[pypy-dev] Findings in the Cython test suite

Stefan Behnel stefan_ml at behnel.de
Sun Apr 8 19:09:50 CEST 2012


Bengt Richter, 08.04.2012 18:58:
> On 04/08/2012 07:27 AM Stefan Behnel wrote:
>> Crashers are best looked up in the log of the forked test runs:
>>
>> https://sage.math.washington.edu:8091/hudson/job/cython-scoder-pypy-nightly-safe/lastBuild/consoleFull
>>
>> The results of completed test runs find their way into the web interface:
>>
>> https://sage.math.washington.edu:8091/hudson/job/cython-scoder-pypy-nightly/
>
> Firefox warns strenuously that the certificate for your
>   
> https://sage.math.washington.edu:8091/hudson/job/cython-scoder-pypy-nightly/
> https site might not be trustable.
> 
> Do you suggest just telling firefox to make an exception?
> I haven't made any exceptions before, so I have some resistance ...

Get used to it. :)

Seriously, what do you care about the certificate when all you want is to
read the page? It's not like you're going to send any sensitive data over.
(And it won't do anything with that data even if you did.)

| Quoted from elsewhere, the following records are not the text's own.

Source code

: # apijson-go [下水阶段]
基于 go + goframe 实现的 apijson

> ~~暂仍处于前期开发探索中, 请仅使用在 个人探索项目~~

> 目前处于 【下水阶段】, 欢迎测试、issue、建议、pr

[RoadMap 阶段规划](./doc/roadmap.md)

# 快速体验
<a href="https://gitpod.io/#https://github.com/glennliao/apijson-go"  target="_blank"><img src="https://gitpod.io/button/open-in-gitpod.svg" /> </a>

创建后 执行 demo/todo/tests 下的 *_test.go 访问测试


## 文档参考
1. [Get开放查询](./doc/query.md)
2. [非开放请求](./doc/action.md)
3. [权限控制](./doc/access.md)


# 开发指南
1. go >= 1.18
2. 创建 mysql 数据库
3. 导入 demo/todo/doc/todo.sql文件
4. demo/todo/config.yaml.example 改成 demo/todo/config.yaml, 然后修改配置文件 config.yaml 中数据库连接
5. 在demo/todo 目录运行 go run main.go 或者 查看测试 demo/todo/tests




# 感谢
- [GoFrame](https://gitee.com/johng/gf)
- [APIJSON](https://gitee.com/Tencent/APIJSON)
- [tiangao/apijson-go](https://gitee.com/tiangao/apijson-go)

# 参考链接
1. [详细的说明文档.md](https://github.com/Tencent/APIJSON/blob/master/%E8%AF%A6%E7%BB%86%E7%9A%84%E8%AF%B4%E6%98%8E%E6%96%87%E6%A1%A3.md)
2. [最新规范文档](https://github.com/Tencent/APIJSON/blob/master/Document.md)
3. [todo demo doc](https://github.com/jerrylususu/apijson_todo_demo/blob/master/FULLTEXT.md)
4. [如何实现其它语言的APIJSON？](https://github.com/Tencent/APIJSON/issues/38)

I'm personally rather annoyed by the way Firefox treats
broken/untrusted/self-signed certificates. It should warn when you actually
do send data over, not right on connecting. In 99% of the cases, I really
don't care what server I am connecting to.


> (not implying here that I wouldn't trust you personally ;-)
> What do pypyers do?
> 
> Certificate serial 00:9C:BE:68:16:2B:98:E4:46
> expired
>  05/22/2010 01:47:22
> (05/22/2010 08:47:22 GMT)
> (apparently a month after it was created).

Interesting, guess we should fix that. Thanks for noting.

Anyway, the only reason it's using a certificate is to let the core
developers access it through an encrypted connection. The certificate
itself is rather uninteresting to "normal" users.